Par la suite, ce numéro de fin d’études se trouve susceptible d’être présenté lors d’auditions, afin que les directeurs de compagnie puissent évaluer le niveau technique du postulant, son univers, le découvrir sur scène, apprécier sa façon de bouger et de s’exprimer.
En avant-première
« A corps illimité » a été joué hier en avant-première dans le cadre des Ailleurs de Contrebande, aux Mazures. Il s’agit d’un spectacle dont le sujet est plutôt inattendu, puisqu’il s’agit du handicap locomoteur. Contre toute attente, ce thème emballe et transporte le spectateur dans un univers poétique, aérien. Normal, puisqu’il s’agit d’acrobatie. Mais quand même….
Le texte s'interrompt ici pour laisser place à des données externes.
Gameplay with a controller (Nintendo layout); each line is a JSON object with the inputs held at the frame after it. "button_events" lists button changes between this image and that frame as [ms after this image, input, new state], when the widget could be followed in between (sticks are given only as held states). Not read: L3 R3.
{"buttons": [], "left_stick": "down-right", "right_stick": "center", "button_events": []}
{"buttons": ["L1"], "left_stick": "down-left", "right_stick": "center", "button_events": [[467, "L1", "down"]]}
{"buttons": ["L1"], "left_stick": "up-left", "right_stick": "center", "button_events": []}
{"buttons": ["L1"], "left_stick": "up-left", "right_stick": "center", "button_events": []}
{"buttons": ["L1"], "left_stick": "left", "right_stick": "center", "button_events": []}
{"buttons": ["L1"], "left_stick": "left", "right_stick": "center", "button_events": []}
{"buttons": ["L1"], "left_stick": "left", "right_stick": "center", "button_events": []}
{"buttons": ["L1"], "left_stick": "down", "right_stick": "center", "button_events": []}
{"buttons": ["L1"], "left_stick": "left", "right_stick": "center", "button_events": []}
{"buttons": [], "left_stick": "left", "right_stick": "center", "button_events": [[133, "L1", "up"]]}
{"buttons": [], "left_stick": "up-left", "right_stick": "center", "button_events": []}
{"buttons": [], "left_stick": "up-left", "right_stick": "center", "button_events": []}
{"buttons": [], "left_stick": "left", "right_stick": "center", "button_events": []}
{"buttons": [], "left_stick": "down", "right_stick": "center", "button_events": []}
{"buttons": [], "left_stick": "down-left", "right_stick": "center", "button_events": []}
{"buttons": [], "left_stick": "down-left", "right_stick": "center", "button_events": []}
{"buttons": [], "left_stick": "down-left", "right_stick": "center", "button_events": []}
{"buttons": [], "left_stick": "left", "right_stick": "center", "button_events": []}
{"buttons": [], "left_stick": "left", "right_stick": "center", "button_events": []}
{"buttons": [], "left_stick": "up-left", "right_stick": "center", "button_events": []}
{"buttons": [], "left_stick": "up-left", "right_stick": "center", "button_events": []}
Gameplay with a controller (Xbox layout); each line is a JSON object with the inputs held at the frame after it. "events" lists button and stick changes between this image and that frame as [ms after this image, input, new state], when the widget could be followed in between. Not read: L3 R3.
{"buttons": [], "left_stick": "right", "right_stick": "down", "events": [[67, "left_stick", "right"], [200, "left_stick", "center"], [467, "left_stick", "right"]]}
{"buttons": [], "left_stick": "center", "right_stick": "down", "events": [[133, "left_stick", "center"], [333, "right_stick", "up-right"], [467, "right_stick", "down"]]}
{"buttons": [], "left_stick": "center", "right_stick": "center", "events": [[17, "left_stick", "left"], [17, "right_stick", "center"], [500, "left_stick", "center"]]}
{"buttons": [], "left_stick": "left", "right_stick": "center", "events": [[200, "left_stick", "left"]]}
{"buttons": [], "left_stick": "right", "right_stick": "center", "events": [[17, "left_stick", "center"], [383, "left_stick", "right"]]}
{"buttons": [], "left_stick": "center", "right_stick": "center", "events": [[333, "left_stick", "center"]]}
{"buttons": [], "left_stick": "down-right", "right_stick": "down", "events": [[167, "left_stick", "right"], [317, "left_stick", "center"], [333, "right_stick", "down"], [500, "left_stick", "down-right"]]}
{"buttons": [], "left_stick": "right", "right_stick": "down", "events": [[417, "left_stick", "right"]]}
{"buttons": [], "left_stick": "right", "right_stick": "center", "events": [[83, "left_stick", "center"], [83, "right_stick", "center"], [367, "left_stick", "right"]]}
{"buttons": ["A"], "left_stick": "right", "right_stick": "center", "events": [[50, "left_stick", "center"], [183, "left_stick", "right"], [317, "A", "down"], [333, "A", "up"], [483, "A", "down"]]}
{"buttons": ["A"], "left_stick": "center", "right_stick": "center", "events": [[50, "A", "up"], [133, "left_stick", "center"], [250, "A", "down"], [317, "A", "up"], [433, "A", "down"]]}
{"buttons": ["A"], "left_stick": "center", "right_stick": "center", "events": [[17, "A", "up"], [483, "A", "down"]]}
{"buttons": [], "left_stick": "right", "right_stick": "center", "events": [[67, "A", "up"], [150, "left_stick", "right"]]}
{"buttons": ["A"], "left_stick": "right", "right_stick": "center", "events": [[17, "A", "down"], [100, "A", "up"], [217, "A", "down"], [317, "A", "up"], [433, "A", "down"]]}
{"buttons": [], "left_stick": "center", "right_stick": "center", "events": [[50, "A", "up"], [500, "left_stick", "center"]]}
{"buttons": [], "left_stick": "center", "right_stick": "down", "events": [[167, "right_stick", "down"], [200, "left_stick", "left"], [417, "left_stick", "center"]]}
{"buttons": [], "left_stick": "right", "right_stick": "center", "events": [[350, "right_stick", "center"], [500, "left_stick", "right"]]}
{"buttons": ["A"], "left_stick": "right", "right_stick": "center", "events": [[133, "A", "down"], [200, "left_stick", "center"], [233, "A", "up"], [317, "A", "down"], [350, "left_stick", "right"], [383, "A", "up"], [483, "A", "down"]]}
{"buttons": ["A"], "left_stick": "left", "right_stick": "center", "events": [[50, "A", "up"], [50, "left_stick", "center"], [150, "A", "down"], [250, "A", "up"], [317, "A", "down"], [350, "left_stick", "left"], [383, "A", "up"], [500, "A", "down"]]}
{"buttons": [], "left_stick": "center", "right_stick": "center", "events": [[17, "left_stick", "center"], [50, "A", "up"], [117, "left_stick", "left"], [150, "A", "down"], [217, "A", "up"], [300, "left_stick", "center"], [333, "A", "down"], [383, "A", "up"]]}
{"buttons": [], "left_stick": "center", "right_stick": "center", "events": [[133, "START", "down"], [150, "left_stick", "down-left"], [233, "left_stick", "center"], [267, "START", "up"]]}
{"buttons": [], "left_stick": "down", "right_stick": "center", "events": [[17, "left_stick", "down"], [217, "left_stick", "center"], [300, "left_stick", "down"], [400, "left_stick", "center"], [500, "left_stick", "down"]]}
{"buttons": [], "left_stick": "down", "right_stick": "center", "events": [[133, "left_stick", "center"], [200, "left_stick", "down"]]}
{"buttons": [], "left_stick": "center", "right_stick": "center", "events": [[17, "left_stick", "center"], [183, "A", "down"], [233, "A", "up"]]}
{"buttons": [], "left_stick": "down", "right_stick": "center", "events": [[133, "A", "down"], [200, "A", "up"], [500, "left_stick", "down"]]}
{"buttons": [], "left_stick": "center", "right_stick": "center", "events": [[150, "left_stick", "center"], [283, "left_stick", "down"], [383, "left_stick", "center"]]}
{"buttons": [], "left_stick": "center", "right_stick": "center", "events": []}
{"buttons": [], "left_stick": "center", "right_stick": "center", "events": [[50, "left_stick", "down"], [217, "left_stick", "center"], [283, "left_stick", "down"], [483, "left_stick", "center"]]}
Un homme fait l’expérience du handicap. Un jeu ?… Survient un premier dysfonctionnement, qui étonne. Petit à petit, le personnage se voit « rentrer » dans son infirmité et devient progressivement handicapé, inséparable de ses béquilles. « Cela devient un luxe pour lui de faire avec ce handicap, analyse Fabien Milet, de l’accepter pour une rééducation, pour l’amener à faire corps avec son handicap, afin de vivre et de s’en servir comme quelque chose de beau, de difficile et – si possible – rechercher, développer, créer un autre mode de fonctionnement. La créativité est ici au service d’un défi majeur. « Il n’y a qu’en étant confronté à ce genre de problème qu’on cherche avec sa force en soi », estime le jeune équilibirste.
Donner le maximum
La relation entre l’artiste et les spectateurs est une préoccupation de tous les instants. Le public représente un peu le miroir dans lequel l’artiste recherche la confirmation de son talent.
« Quand on est sur scène, expose Fabien, on essaie de donner le maximum, en restant juste quand même, parce qu’il ne faut pas trop en faire. On sent le public, mais parfois, ce n’est pas le cas. Là, j’avais du mal à le sentir. C’est le problème de la rue. Il y a des spectateurs qui s’installent devant la scène. Ceux-là, on sait qu’on peut les « accrocher », parce qu’ils sont en face de nous. Mais pour les personnes qui se trouvent sur les côtés ou dans la rue, à quelques dizaines de mètres, on se demande : Est-ce qu’ils sont là ? Pourquoi n’avancent-ils pas? Est-ce parce qu’ils n’aiment pas ? Même sur scène, on se pose ces questions-là et des fois, ça peut faire sortir du numéro. »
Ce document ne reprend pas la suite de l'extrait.